Aussi, dans un souci d'efficience, il doit permettre de traiter au bon niveau les responsabilités de la gestion de la cité.
Notre attachement à notre statut d'autonomie avec toutes les particularités qu'il recèle nous conduit à nous opposer au projet de fusion des articles 73 et 74 de la Constitution. Cette distinction est le fruit de l'histoire institutionnelle des outre-mer et conserve encore tout son sens aujourd'hui. Les principes juridiques qui caractérisent les différentes collectivités d'outre-mer doivent, à mon avis, continuer à être identifiables dans la Constitution.
Cela dit, nous ne demeurons pas figés sur la rédaction actuelle de l'article 74 de la Constitution. Au contraire, nous souhaitons élargir encore l'autonomie de la Polynésie française et caractériser sa spécificité dans la Constitution.

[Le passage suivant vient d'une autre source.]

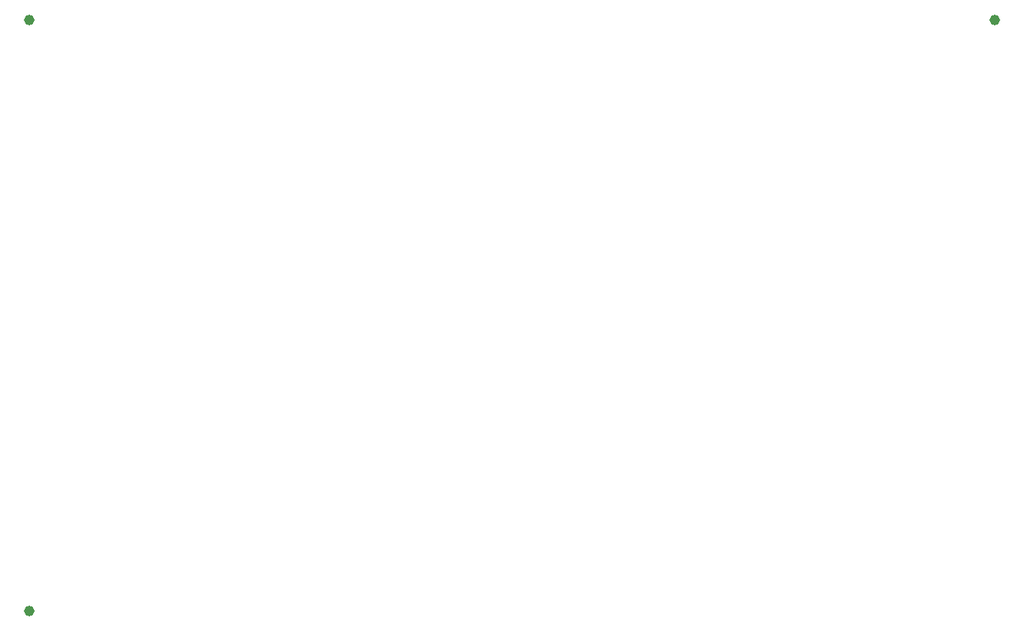
<source format=gbp>
G04 #@! TF.GenerationSoftware,KiCad,Pcbnew,7.0.2-6a45011f42~172~ubuntu22.04.1*
G04 #@! TF.CreationDate,2023-07-03T14:39:39+08:00*
G04 #@! TF.ProjectId,panel_3_1,70616e65-6c5f-4335-9f31-2e6b69636164,rev?*
G04 #@! TF.SameCoordinates,Original*
G04 #@! TF.FileFunction,Paste,Bot*
G04 #@! TF.FilePolarity,Positive*
%FSLAX46Y46*%
G04 Gerber Fmt 4.6, Leading zero omitted, Abs format (unit mm)*
G04 Created by KiCad (PCBNEW 7.0.2-6a45011f42~172~ubuntu22.04.1) date 2023-07-03 14:39:39*
%MOMM*%
%LPD*%
G01*
G04 APERTURE LIST*
%ADD10C,1.152000*%
G04 APERTURE END LIST*
D10*
G04 #@! TO.C,REF\u002A\u002A*
X2500000Y-67500000D03*
G04 #@! TD*
G04 #@! TO.C,REF\u002A\u002A*
X108590000Y-2500000D03*
G04 #@! TD*
G04 #@! TO.C,REF\u002A\u002A*
X2500000Y-2500000D03*
G04 #@! TD*
M02*

</source>
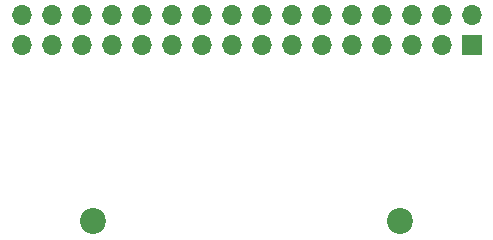
<source format=gbs>
%TF.GenerationSoftware,KiCad,Pcbnew,(5.1.10-1-10_14)*%
%TF.CreationDate,2023-03-27T22:45:21+08:00*%
%TF.ProjectId,GB_MemoryBackup_Subboard_A,47425f4d-656d-46f7-9279-4261636b7570,1.0*%
%TF.SameCoordinates,Original*%
%TF.FileFunction,Soldermask,Bot*%
%TF.FilePolarity,Negative*%
%FSLAX46Y46*%
G04 Gerber Fmt 4.6, Leading zero omitted, Abs format (unit mm)*
G04 Created by KiCad (PCBNEW (5.1.10-1-10_14)) date 2023-03-27 22:45:21*
%MOMM*%
%LPD*%
G01*
G04 APERTURE LIST*
%ADD10O,1.700000X1.700000*%
%ADD11R,1.700000X1.700000*%
%ADD12C,2.200000*%
G04 APERTURE END LIST*
D10*
%TO.C,J1*%
X150430000Y-83890000D03*
X150430000Y-86430000D03*
X152970000Y-83890000D03*
X152970000Y-86430000D03*
X155510000Y-83890000D03*
X155510000Y-86430000D03*
X158050000Y-83890000D03*
X158050000Y-86430000D03*
X160590000Y-83890000D03*
X160590000Y-86430000D03*
X163130000Y-83890000D03*
X163130000Y-86430000D03*
X165670000Y-83890000D03*
X165670000Y-86430000D03*
X168210000Y-83890000D03*
X168210000Y-86430000D03*
X170750000Y-83890000D03*
X170750000Y-86430000D03*
X173290000Y-83890000D03*
X173290000Y-86430000D03*
X175830000Y-83890000D03*
X175830000Y-86430000D03*
X178370000Y-83890000D03*
X178370000Y-86430000D03*
X180910000Y-83890000D03*
X180910000Y-86430000D03*
X183450000Y-83890000D03*
X183450000Y-86430000D03*
X185990000Y-83890000D03*
X185990000Y-86430000D03*
X188530000Y-83890000D03*
D11*
X188530000Y-86430000D03*
%TD*%
D12*
%TO.C,J2*%
X182480000Y-101340000D03*
X156480000Y-101340000D03*
%TD*%
M02*

</source>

Dans cette optique, nous souhaitons que l'article 74 puisse évoluer afin de :
- conférer aux lois de pays une valeur législative comme c'est le cas en Nouvelle-Calédonie ;
- reconnaître le fait nucléaire en Polynésie française et ses différents impacts ;
- limiter le périmètre de la loi organique en matière d'organisation et de fonctionnement des institutions aux règles essentielles, les autres règles étant définies par une loi de pays ;
- renforcer la capacité de la Polynésie pour passer des accords internationaux avec les pays du Pacifique dans ses domaines de compétence dans le respect bien entendu des accords internationaux et des compétences de l'État.
Je suis conscient que nous ne sommes qu'au tout début d'un processus de révision des dispositions de la Constitution relatives aux outre-mer et que celles qui concernent la Nouvelle-Calédonie revêtent une importance particulière. Je suis convaincu que cette rencontre d'aujourd'hui, qui nous offre une exceptionnelle opportunité d'échange entre collectivités d'outre-mer, contribuera utilement à l'approfondissement de nos réflexions sur l'évolution institutionnelle de nos outre-mer.
Les Polynésiens prennent aujourd'hui leurs responsabilités, disposent de leur propre fiscalité et remplissent les caisses du pays. Aujourd'hui, nous avons de meilleures relations avec les institutions communales parce que le pouvoir local a la possibilité de les accompagner.